La Selarl [L] [H] prise en sa qualité de liquidateur à la liquidation judiciaire de la société Driss Habitat, par dernières conclusions du 24 mars 2025, demande également à la cour de confirmer l'ordonnance dont appel, par des moyens sensiblement identiques à ceux développés par l'organisme de sécurité sociale.
Le ministère public auquel le dossier de l'affaire a été communiqué s'en rapporte à l'appréciation de la cour.
La procédure a été clôturée par ordonnance du 15 mai 2025.
Lors des débats à l'audience, la cour a relevé d'office l'irrecevabilité de l'appel au motif que l'ordonnance rendue le 16 septembre 2024 par le juge-commissaire ne constituait pas une décision d'admission de la créance de l'URSSAF dont le recours était susceptible d'être porté directement devant la cour d'appel en application de l'article R. 624-7 du code de commerce ; les parties ont donc été invitées à fournir leurs observations sur le moyen d'irrecevabilité ainsi soulevé par une note en délibéré à déposer sous huitaine.
Par note reçue le 27 mai 2025 par le RPVA, la société Driss Habitat, après avoir cité in extenso les dispositions de l'article R. 624-3 du code de commerce, a sollicité une réouverture des débats, soulignant en particulier que sa dirigeante, Mme [M], n'avait pas été en mesure de présenter ses observations (sur la contestation des créances) ou de prendre connaissance des observations du mandataire judiciaire.

• _SÉRIE DE CONSIGNES_
a) Comment traduiriez-vous en anglais cette phrase du texte de lecture : « Le ministère public auquel le dossier de l'affaire a été communiqué s'en rapporte à l'appréciation de la cour. » ?
b) Répondez à ces questions à partir du texte de lecture :
(i) À quelle date la procédure a-t-elle été clôturée ?
(ii) Quel article du code de commerce la société Driss Habitat a-t-elle cité in extenso dans sa note ?
(iii) Dans quel délai la note en délibéré devait-elle être déposée ?
c) Ces affirmations s'accordent-elles avec le texte de lecture ? Répondez par oui ou non en citant les mots décisifs.
(i) Le ministère public demande la confirmation de l'ordonnance.
(ii) La société Driss Habitat a demandé une réouverture des débats.
(iii) Les dernières conclusions de la Selarl datent du 15 mai 2025.

• _DONNÉES EXTRAITES_
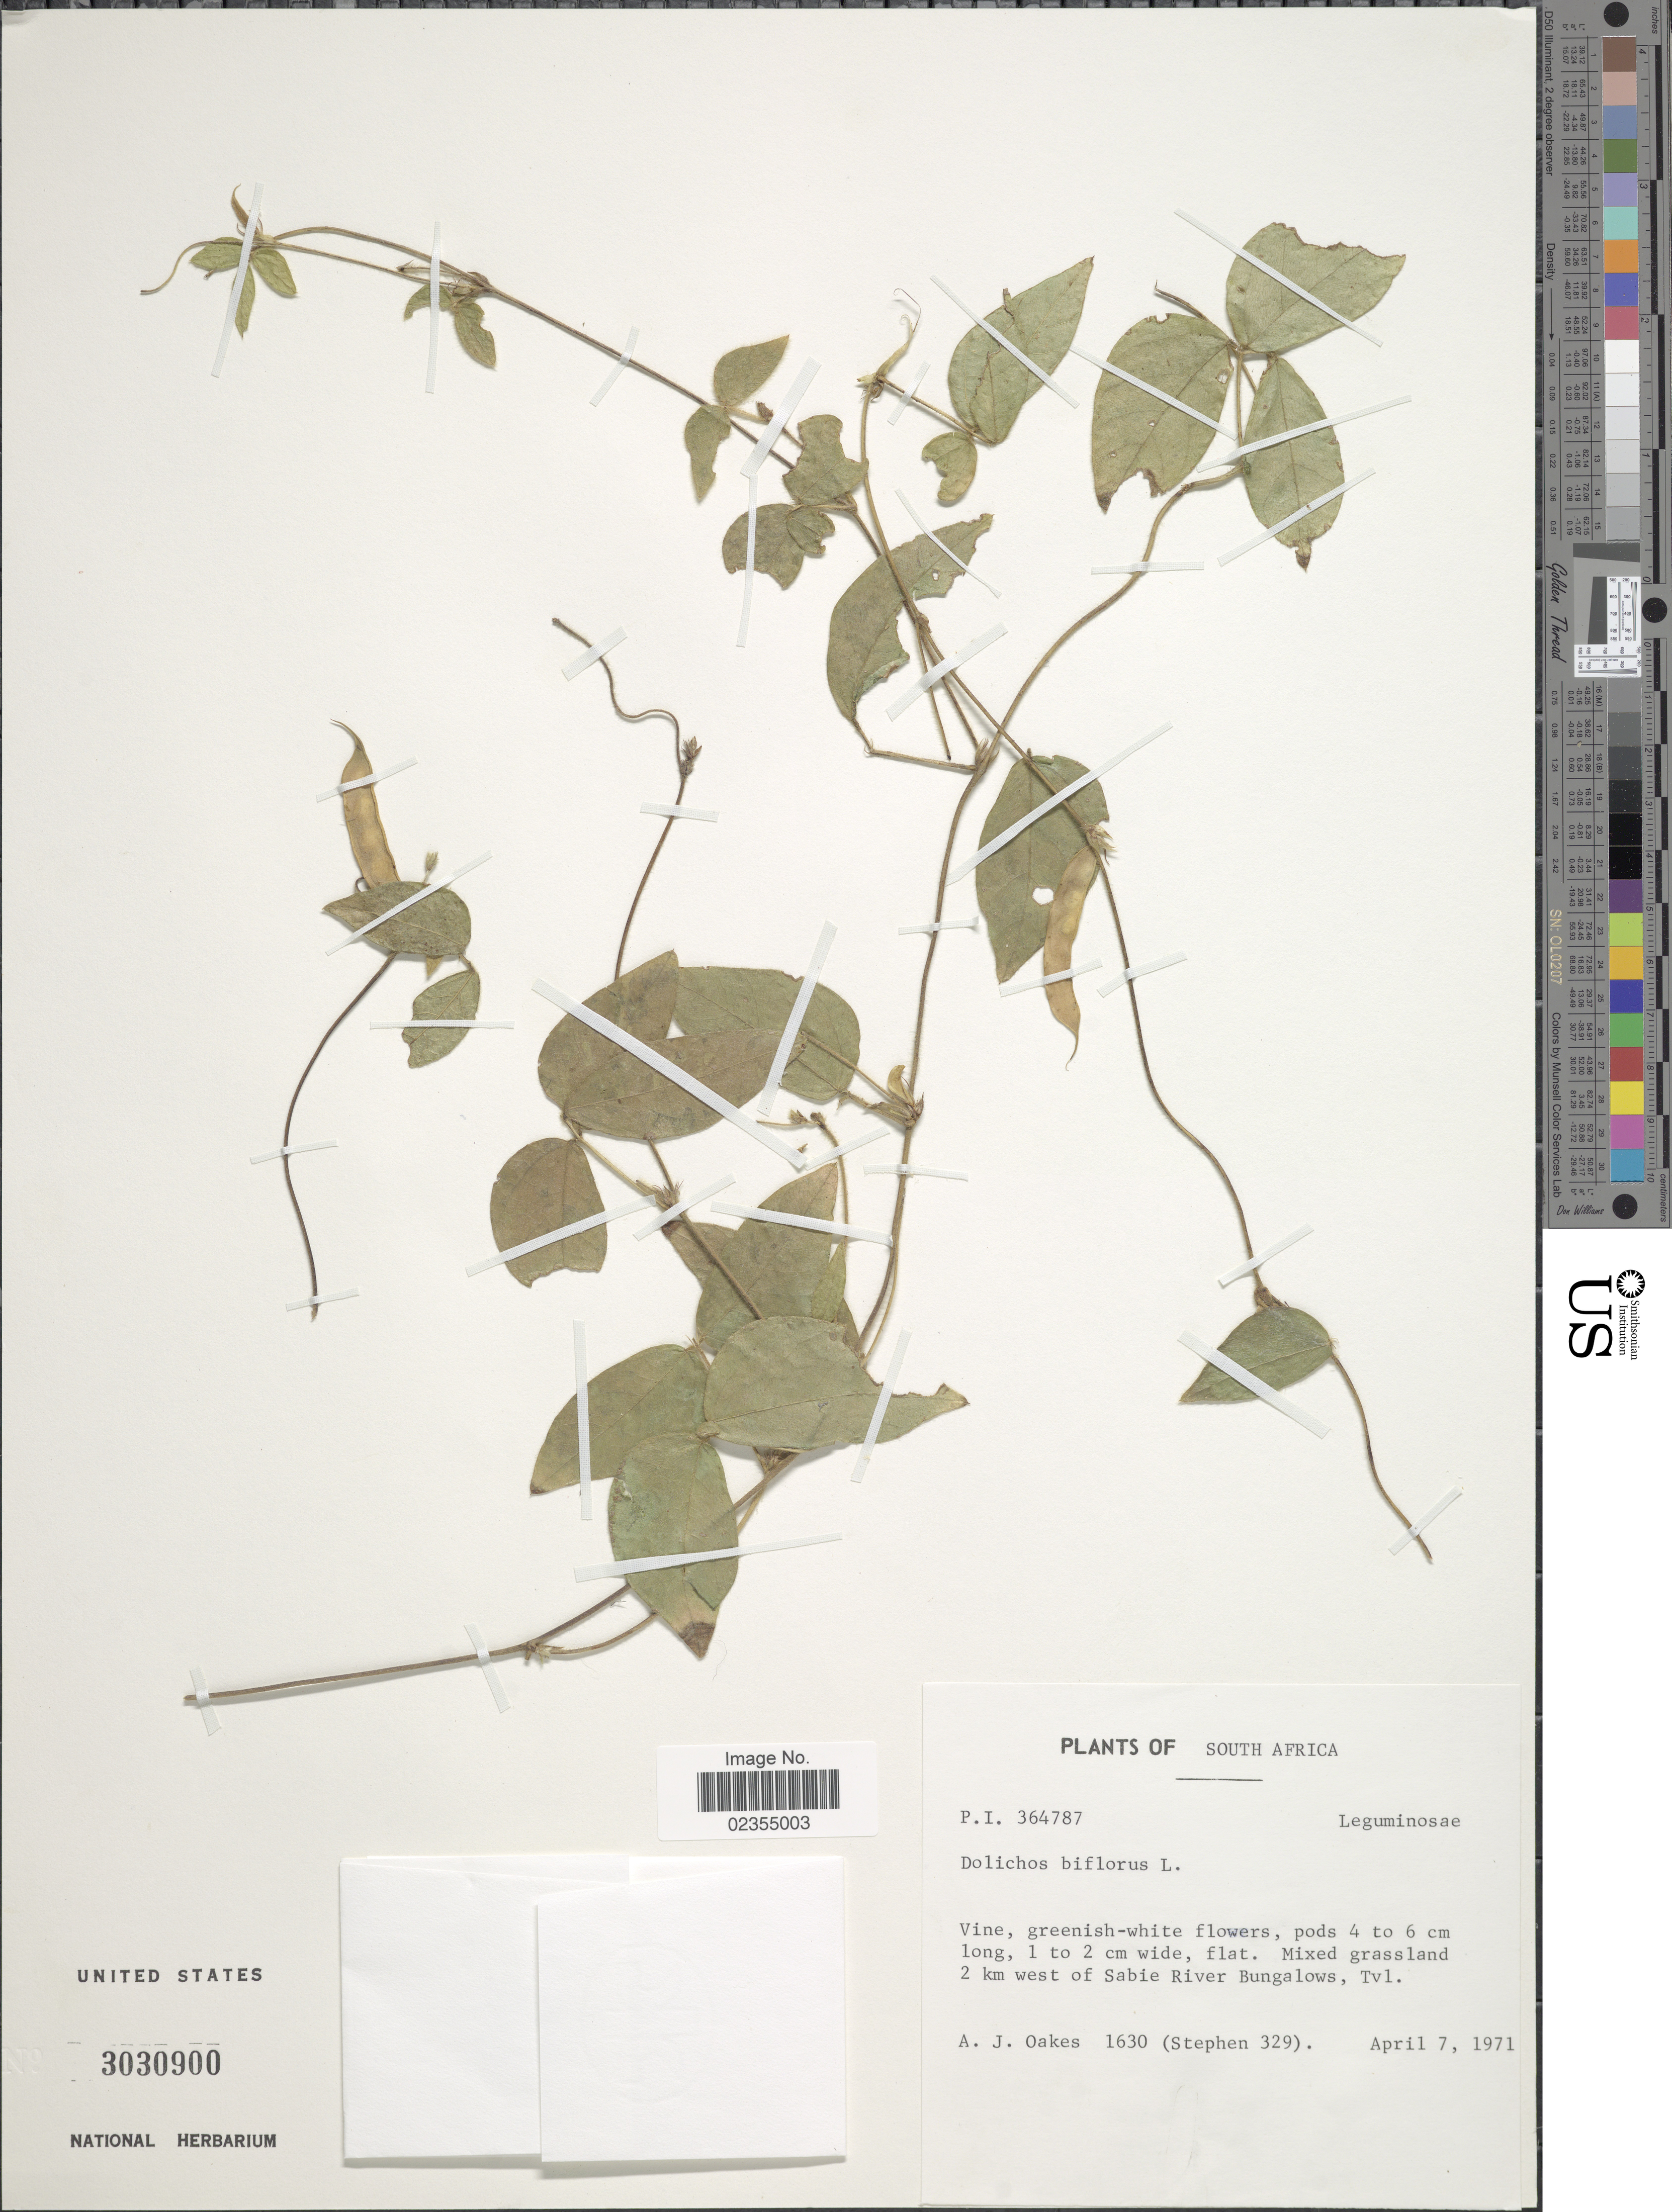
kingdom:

---

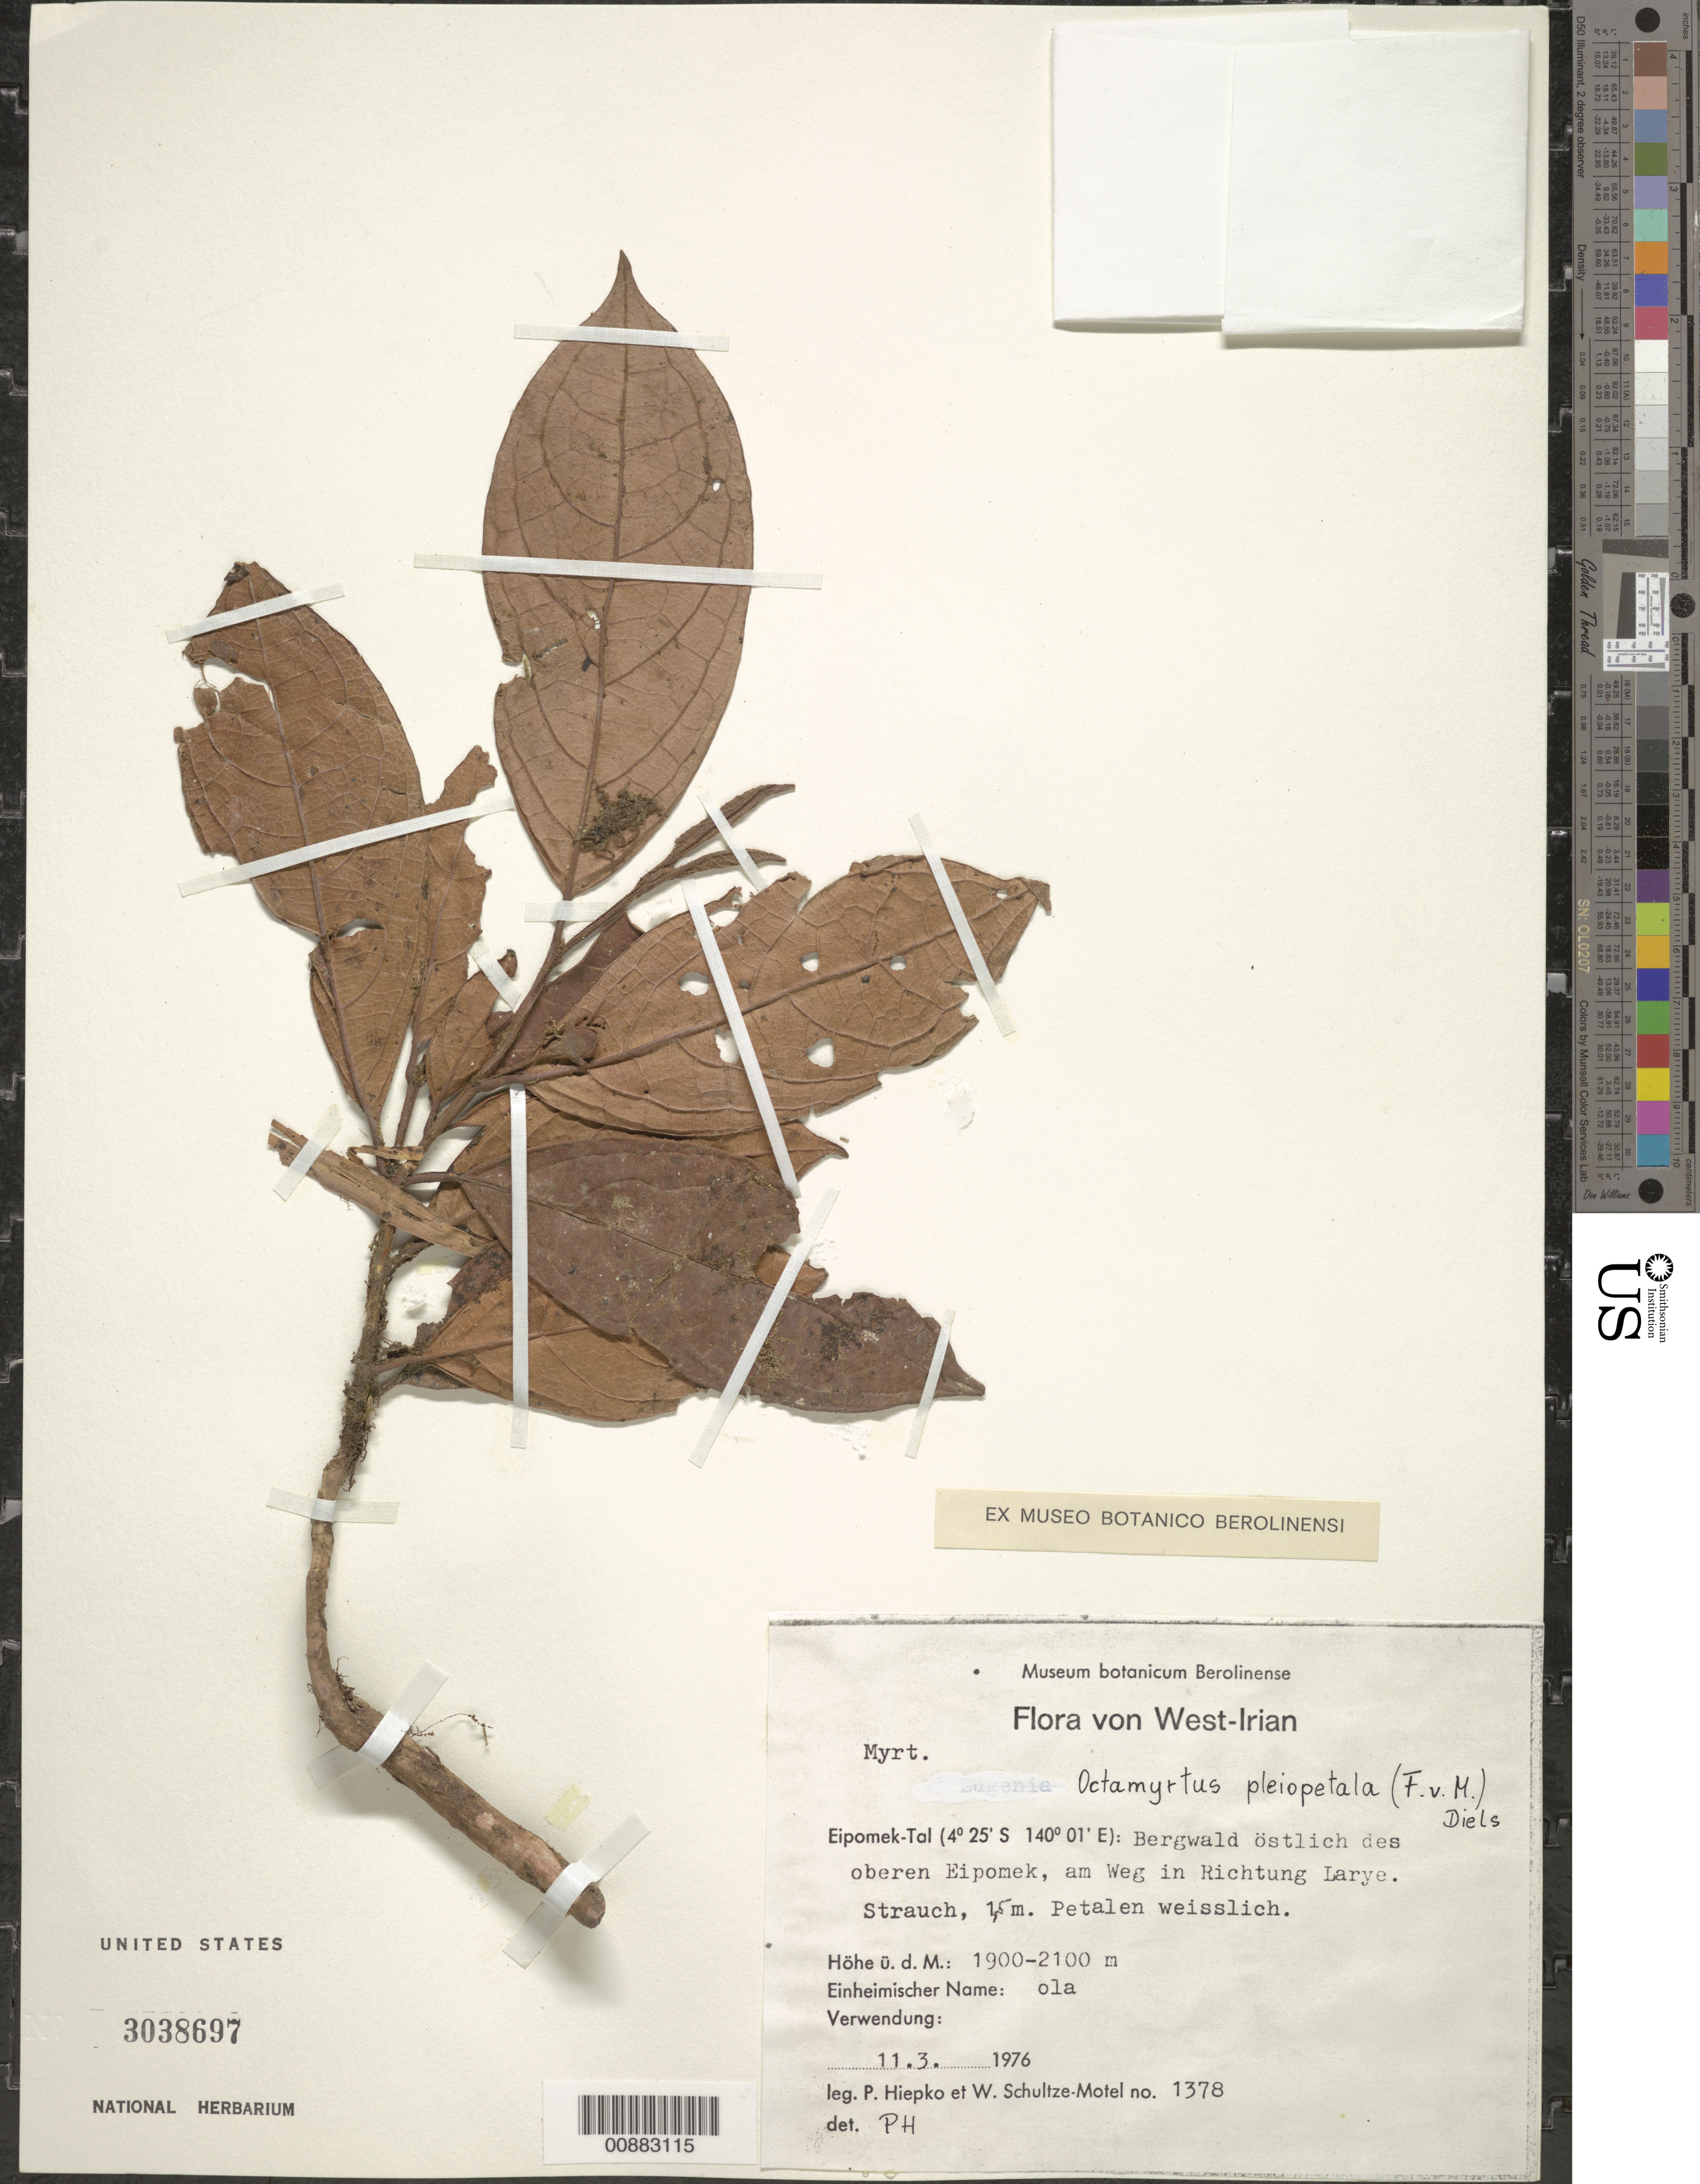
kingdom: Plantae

• _RÉPONSES AUX EXERCICES_
a) The public prosecutor's office, to which the case file was communicated, defers to the court's judgment.

b)
(i) Le 15 mai 2025.
(ii) L'article R. 624-3 du code de commerce.
(iii) Sous huitaine.

c)
(i) Non : « s'en rapporte à l'appréciation de la cour ».
(ii) Oui : « a sollicité une réouverture des débats ».
(iii) Non : « par dernières conclusions du 24 mars 2025 ».